Gene expression in higher eukaryotes is dominated by two regulatory processes. The first is quantitative control of expression, which is predominantly achieved by transcription. This second is qualitative control, the identity of what is ultimately expressed, which is achieved by RNA splicing. Our research group aims to expand our understanding of how gene expression is regulated, and use this knowledge to develop a new generation of therapeutics. Underpinning these developments is creating a molecular toolbox of approaches to interrogate biology not possible with conventional methods.

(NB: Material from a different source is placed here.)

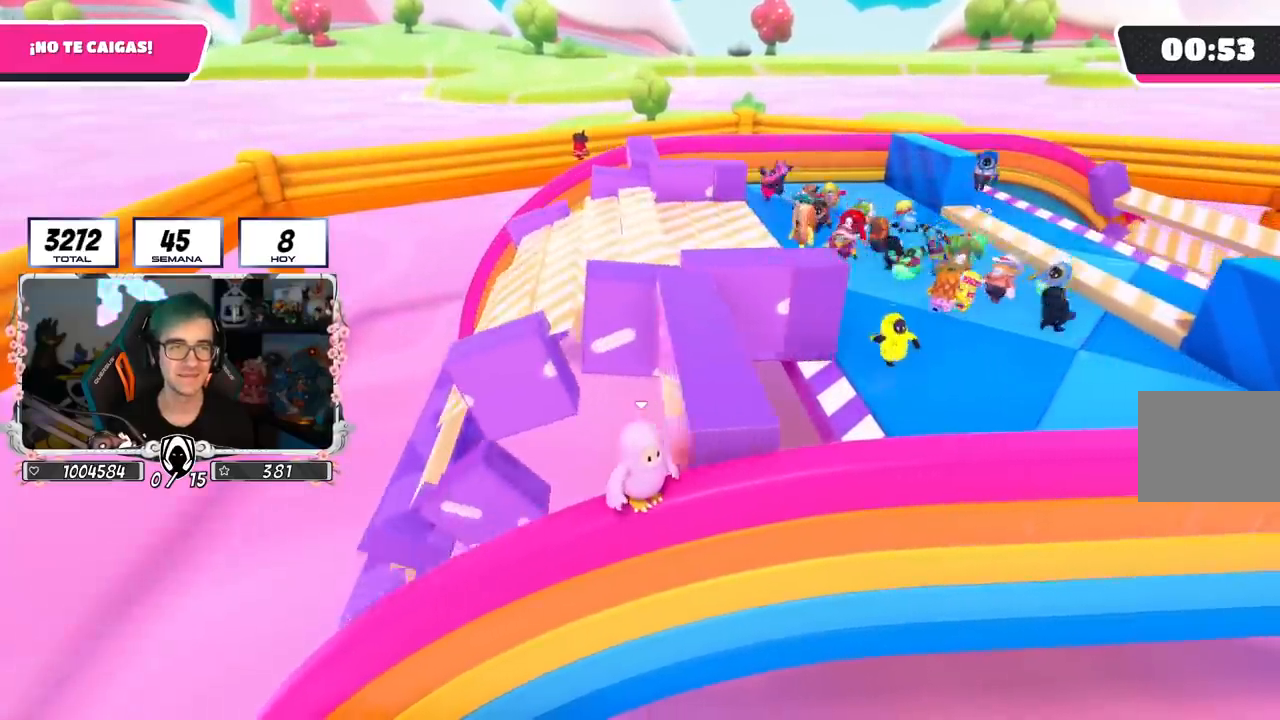
{"buttons": ["DPAD_RIGHT"], "left_stick": "center", "right_stick": "center", "events": [[451, "DPAD_RIGHT", "down"]]}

Chemical Probe Design & Bioconjugation Chemistry

Bio-orthogonal chemistry enables the reaction of two reagents to occur in the presence of a myriad of other reactive groups present in the cellular environment. We are developing new bio-orthogonal reactions that are fast, produce a single product (i.e., no regioisomers) and can be used in the presence of other bio-orthogonal reagents. These reactions are being used to prepare protein and nucleic acid-based bioconjugates and as chemical probes in cell biology.


Chemical Biology

Transcriptional regulation

Regulating transcription (i.e., the synthesis of an RNA sequence derived from a DNA template) is the fundamental process by which nature controls the early stages of gene expression, and ultimately cellular function. The selective recognition of double-stranded DNA sequences by transcription factors is used by cells to respond to environmental changes, regulating which genes are switched on or off, and is used to control differentiation from one cell type into another. Dysregulation of transcription is also a prominent feature of many neurodegenerative disease and cancer.  An enduring challenge in drug discovery is the design of synthetic transcription factors that correct aberrant transcription – i.e., turn on or off – of diseased genes. The group is developing a new generation of synthetic transcription factors that selectively recognise DNA sequences and modulate the expression of target genes.

Modulation of RNA splicing

RNA splicing is an extraordinary process that generates protein diversity (i.e., up to 150 000 proteins) from approximately 20,000 human genes. The outcome of splicing is controlled by the spliceosome, a multi-megadalton molecular machine which removes non-protein-coding introns from pre-mRNA and joins protein-coding exons to produce mature mRNA and a lariat structure (Figure 1). Almost all our protein-coding genes express more than one mature mRNA sequence (isoform); many of which encode unique proteins. The corresponding protein isoforms oftendiffer in only small blocks of RNA sequence, yet these small changes completely alter the function of these proteins. We are developing new molecular approaches to study how cells use splicing to control gene expression. These approaches are also being harnessed for the development of therapeutics which alter the outcome of splicing in neurodegenerative diseases and cancer.